A Lipomatous Axillary Mass Revealing an Eosinophilic Granulomatosis with Polyangiitis
Published: 2020-07-31
Page: 94-98
Issue: 2020 - Volume 3 [Issue 1]
Raja Amri
Department of Internal Medicine, Mohamed Taher Al Maamouri Hospital, Faculty of Medicine of Tunis, El Manar University, Nabeul, Tunisia.
Rami Triki
Department of Plastic, Reconstructive, Burn and Hand Surgery, Mohamed Taher Al Maamouri Hospital, Faculty of Medicine of Tunis, Nabeul, Tunisia.
Haifa Tounsi
Department of Internal Medicine, Mohamed Taher Al Maamouri Hospital, Faculty of Medicine of Tunis, El Manar University, Nabeul, Tunisia.
Imen Chaabene
Department of Internal Medicine, Mohamed Taher Al Maamouri Hospital, Faculty of Medicine of Tunis, El Manar University, Nabeul, Tunisia.
Emna Chelbi
Department of Histopathology, Faculty of Medicine of Tunis, Mohamed Taher Al Maamouri Hospital, El Manar University, Nabeul, Tunisia.
Hassen Touinsi
Department of General Surgery, Faculty of Medicine of Tunis, Mohamed Taher Al Maamouri Hospital, El Manar University, Nabeul, Tunisia.
Mohamed Ali Sbai *
Department of Plastic, Reconstructive, Burn and Hand Surgery, Mohamed Taher Al Maamouri Hospital, Faculty of Medicine of Tunis, Nabeul, Tunisia.
*Author to whom correspondence should be addressed.
Abstract
Eosinophilic granulomatosis with polyangiitis (EGPA), formerly called Churg-Strauss syndrome, is a condition characterized by asthma, high levels of eosinophils and vasculitis. It is characterized during its prodromal phase by an asthma of increasing severity. Vasculitis affects the lungs, the heart, the skin and the peripheral nerves. Skin involvement is common but may not be very suggestive.

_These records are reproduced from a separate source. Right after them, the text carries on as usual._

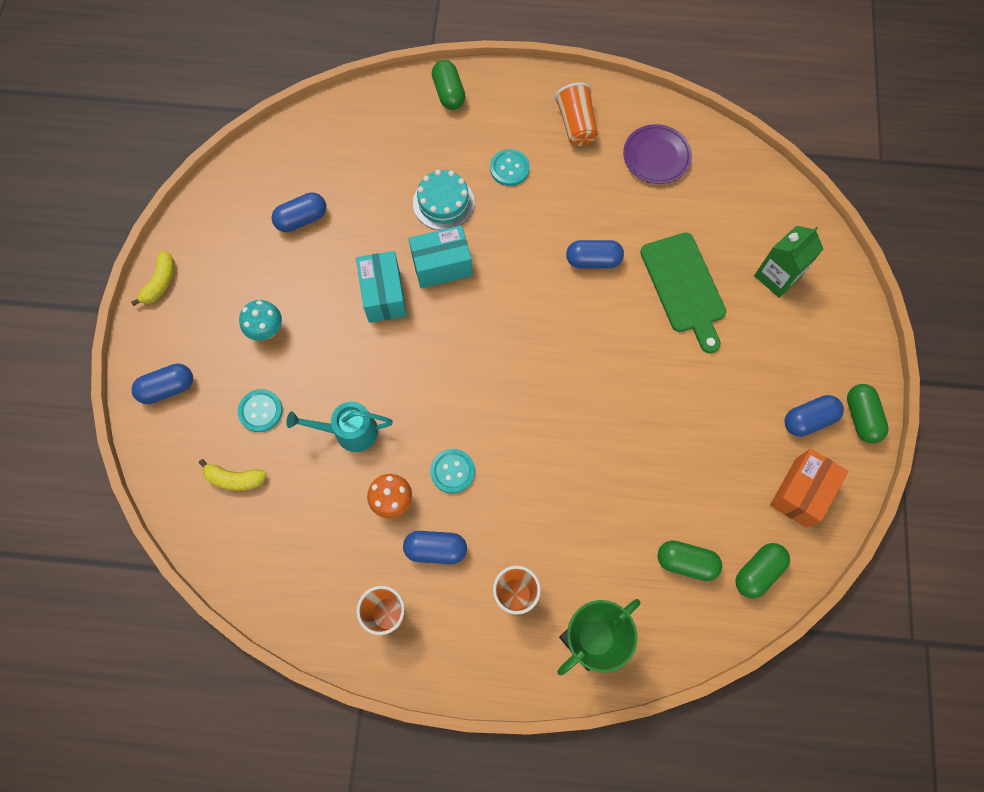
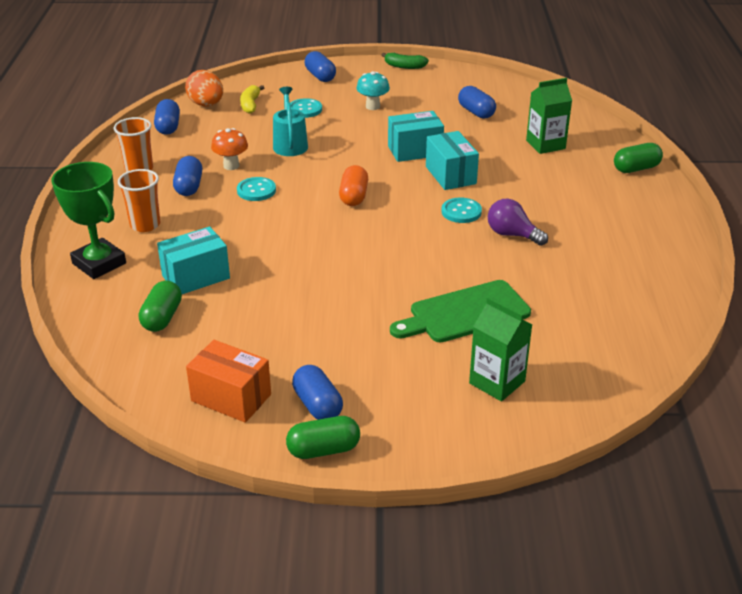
camera: 85 degrees right, 35 degrees down
yellow banana [131,251,174,306] -> green banana [381,53,429,69]
turquoise cake [413,169,474,230] -> none
turquoise button [490,149,530,186] -> turquoise button moved to [441,198,482,223]
orange cup [554,83,598,146] -> none
blue capsule [566,240,624,268] -> blue capsule moved to [154,99,180,135]
purple plate [623,124,692,184] -> none
green capsule [735,543,790,598] -> none
none -> turquoise box [157,227,230,294]
none -> orange egg [185,70,223,107]
none -> orange capsule [339,165,368,206]
none -> purple light bulb [488,199,548,246]
none -> green carton [526,78,572,154]

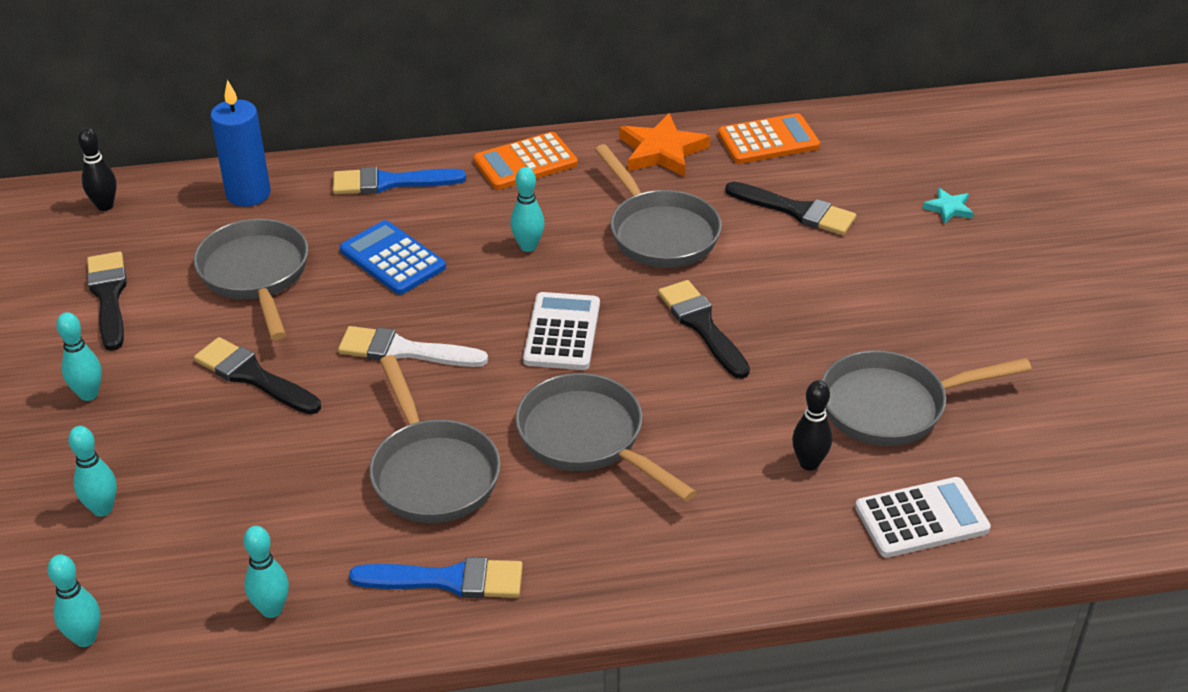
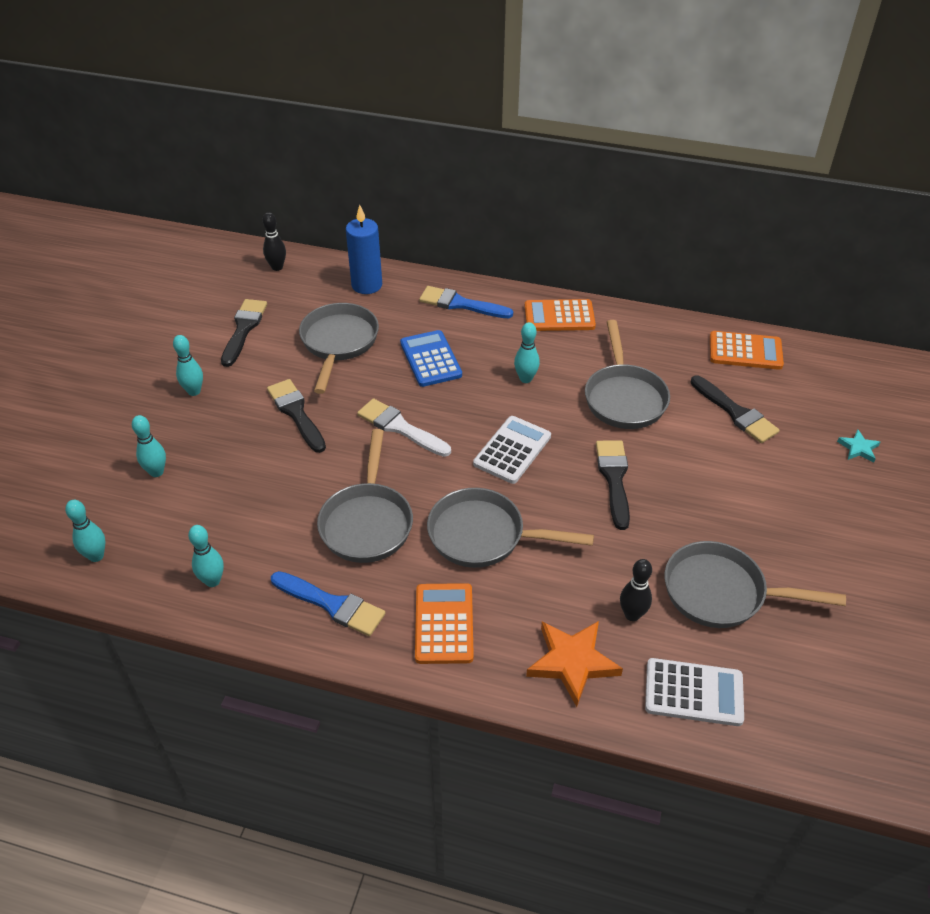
camera: 25 degrees right, 5 degrees up
grey pan [515,373,697,502] -> grey pan turned 60 degrees counterclockwise [427,488,594,568]
orange star [619,113,710,177] -> orange star moved to [526,621,623,707]
none -> orange calculator [415,583,474,664]

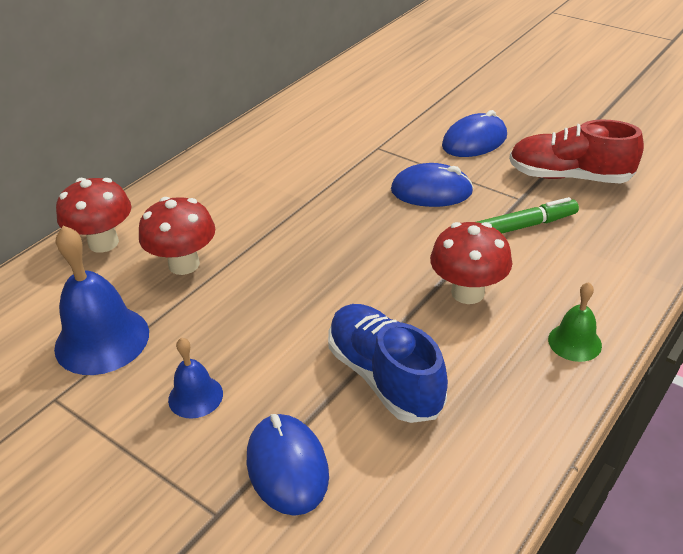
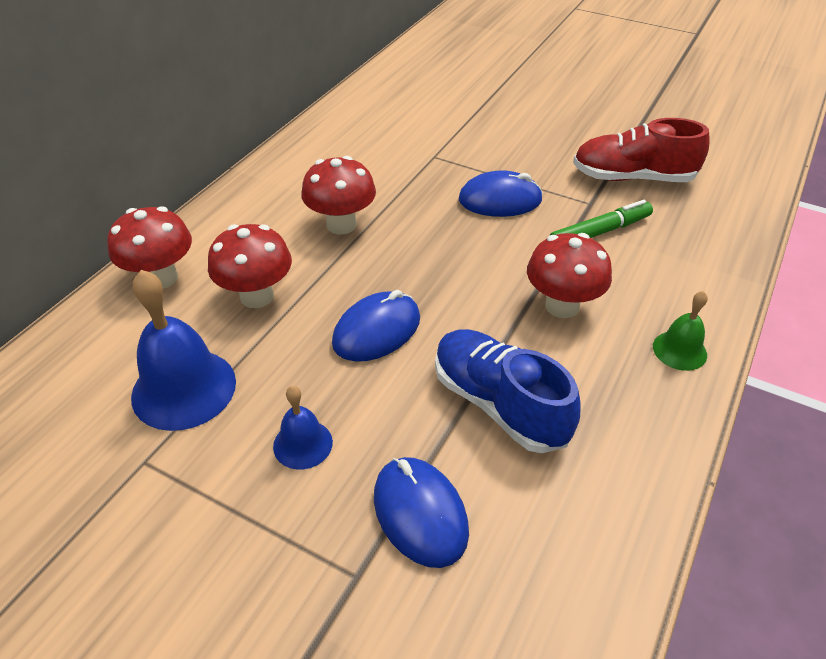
camera: 10 degrees left, 5 degrees up
blue mouse [442,110,507,157] -> blue mouse moved to [332,290,420,362]
none -> red mushroom [301,156,376,234]

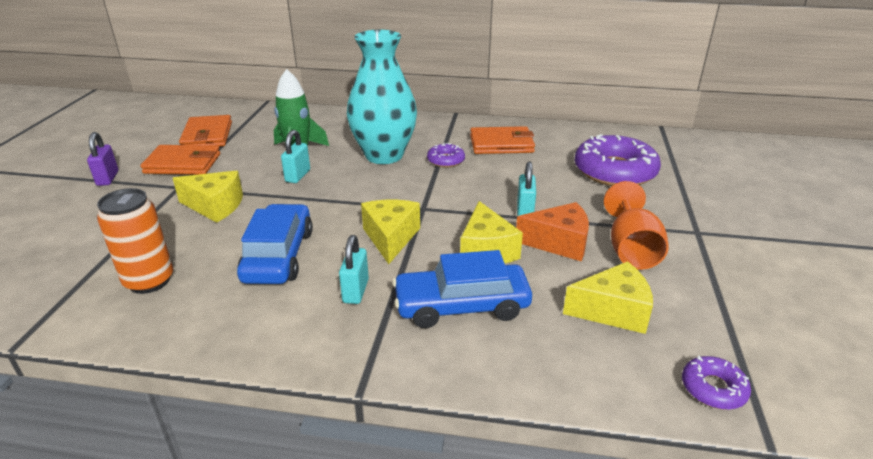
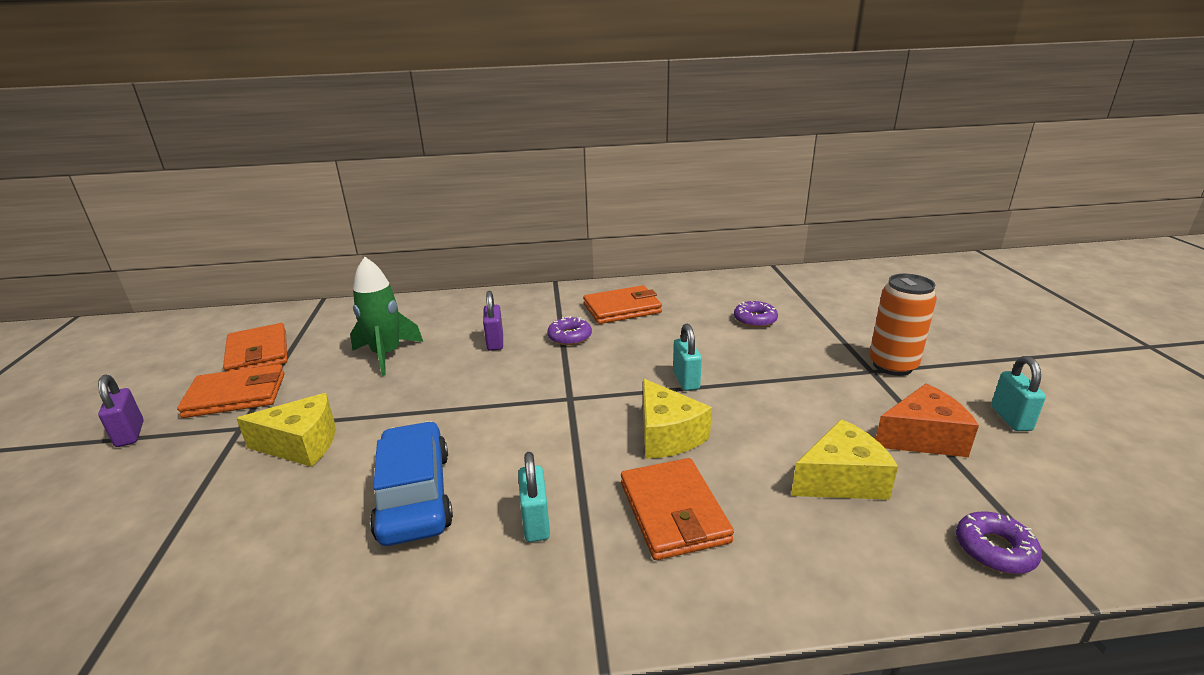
camera: 15 degrees left, 5 degrees down
orange can [97,188,173,294] -> orange can moved to [869,274,937,376]
turquoise padlock [281,130,310,183] -> turquoise padlock moved to [991,356,1046,431]
turquoise vase [347,30,417,164] -> purple padlock [483,291,503,351]
yellow cheese [361,200,420,264] -> none
blue car [393,250,532,328] -> orange wallet [621,458,734,560]
orange cheese [516,202,589,262] -> orange cheese moved to [876,383,979,457]
purple donut [574,134,661,186] -> purple donut [734,301,778,327], size x0.48
orange goblet [604,181,669,270] -> none

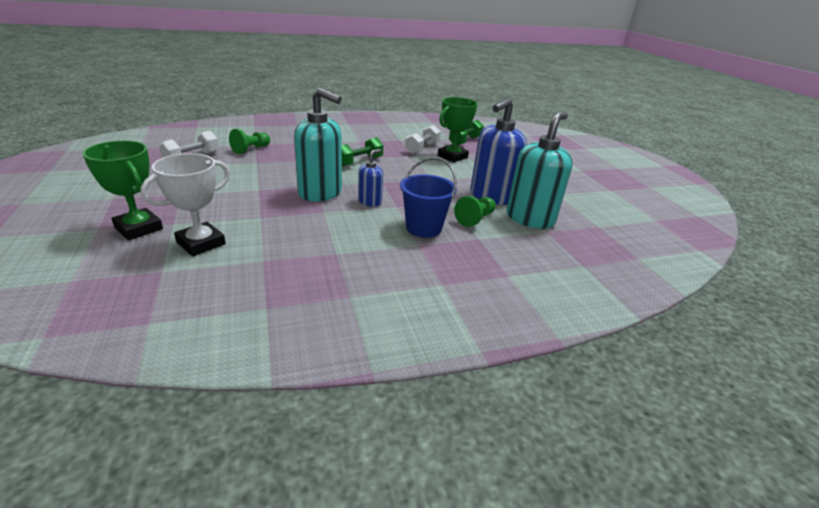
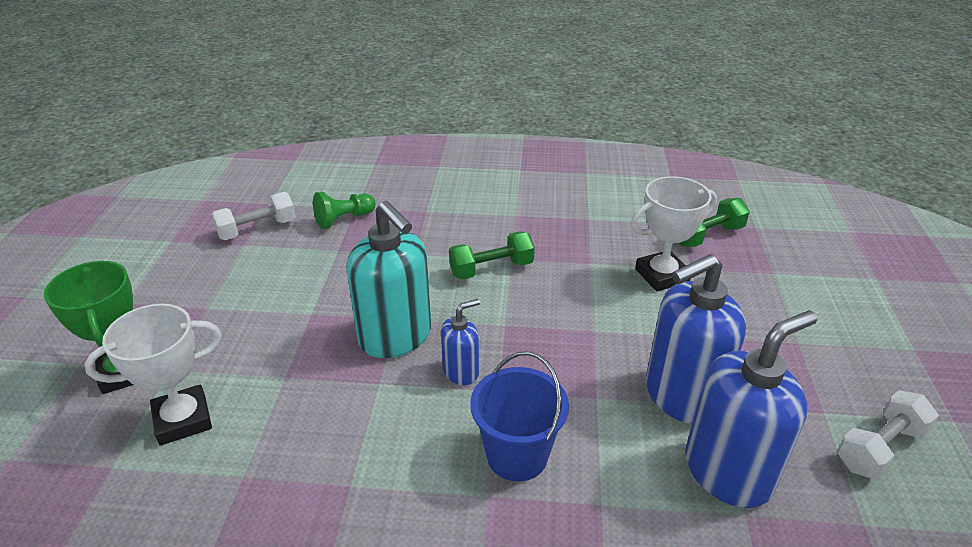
camera: 25 degrees right, 5 degrees up
white dumbbell [405,125,441,154] -> white dumbbell moved to [837,390,939,479]
green trophy [438,97,478,163] -> white trophy [631,176,717,291]
green pawn [454,196,496,227] -> none
turquoise soap dispenser [507,112,573,229] -> blue soap dispenser [685,310,817,508]

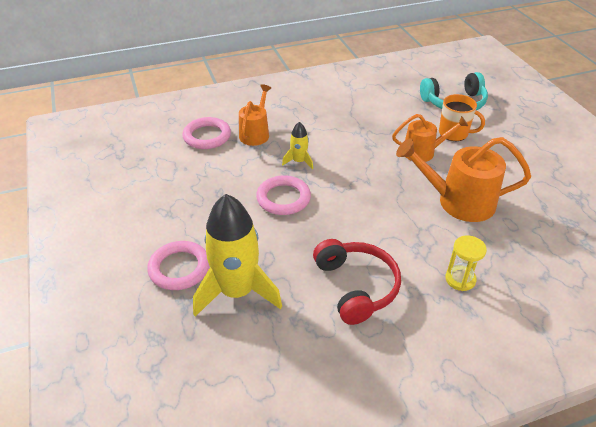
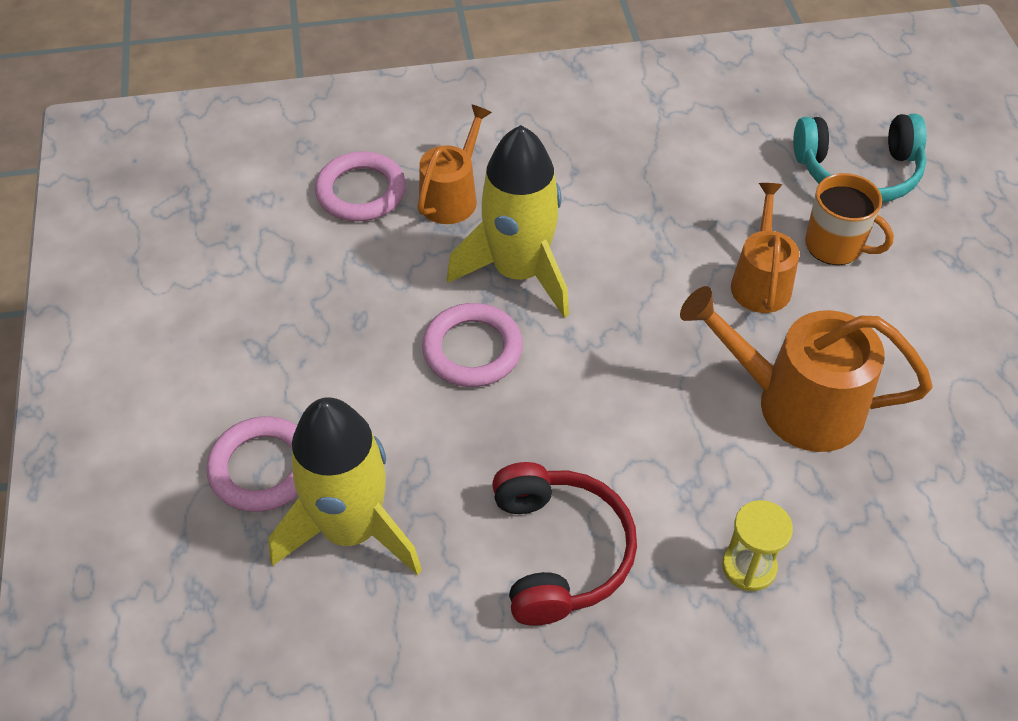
camera: 10 degrees right, 10 degrees up
yellow rocket [282,122,313,169] -> yellow rocket [447,125,569,318], size x2.16
orange watering can [392,114,468,162] -> orange watering can turned 90 degrees counterclockwise [731,183,799,313]

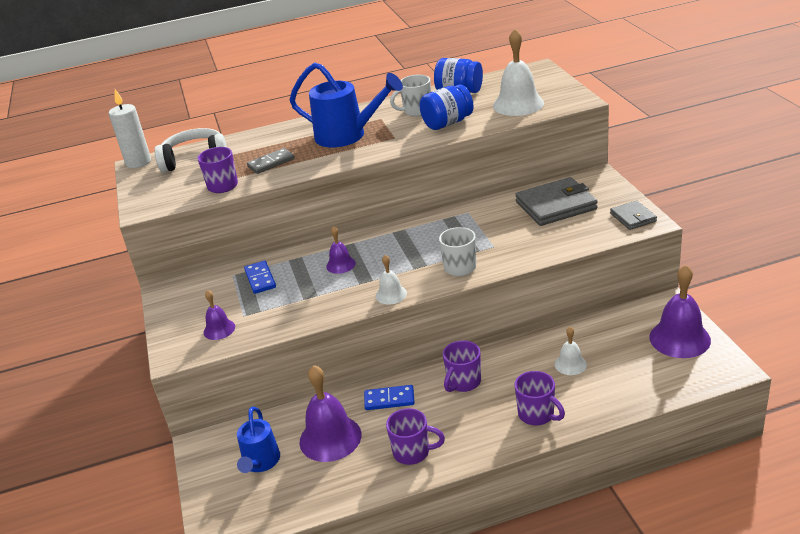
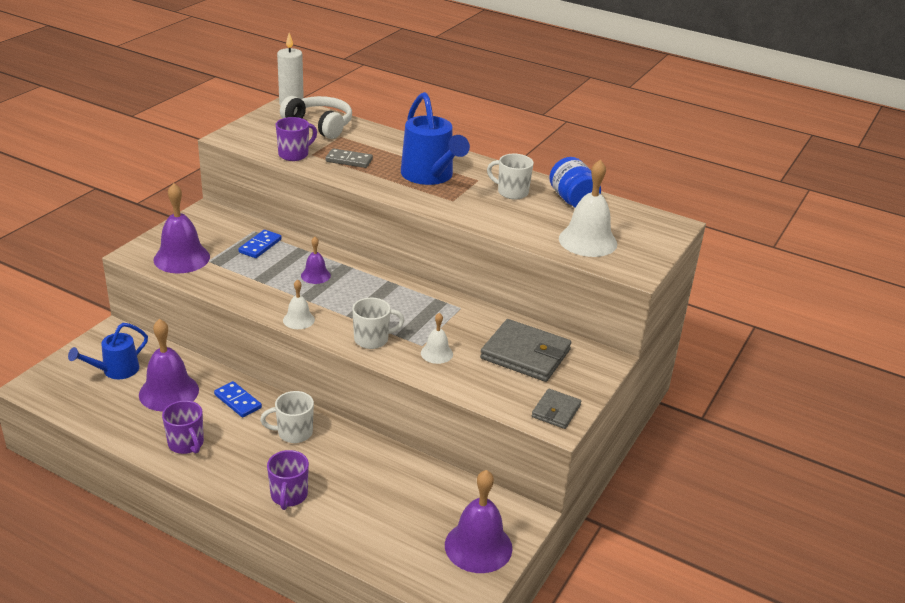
camera: 40 degrees right, 0 degrees up
purple bell [204,290,235,340] -> purple bell [154,183,210,273], size x1.88
blue jar [420,85,474,130] -> none
purple mug [443,340,481,392] -> white mug [260,391,314,443]
white bell [555,327,587,375] -> white bell moved to [421,313,453,364]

The authors report the case of a 39-year-old man, with a medical history of asthma and sinusitis, who consulted in the ER for abdominal pain and partial occlusion syndrome. Diagnostic laparoscopy showed images of digestive vasculitis. Skin biopsy of an axillary subcutaneous mass which had lipomatous aspect was compatible with vasculitis associated with a perivascular infiltrate rich in eosinophils. Biology showed a persistent hyper eosinophilia in the blood. Antineutrophil cytoplasmic antibodies were negative. There was no evidence of pulmonary infiltrate or sinus opacity. The other cardiac, neurological and renal explorations were normal. The diagnosis of EGPA was suspected based on clinical and biological arguments. It was confirmed by skin biopsy of an atypical axillary mass. Treatment with corticosteroid therapy and immunosuppressants resulted in spectacular clinical improvement with a 3-year follow-up.
The cutaneous manifestations can have an essential contribution for the diagnosis of vasculitis. Early recognition of these lesions is essential for proper treatment and prevention of serious visceral complications.
Our observation is unique due to the atypical cutaneous manifestation which contributed to the early positive diagnosis of EGPA.
Keywords: Eosinophilic granulomatosis with polyangiitis, cutaneous manifestation, axillary mass.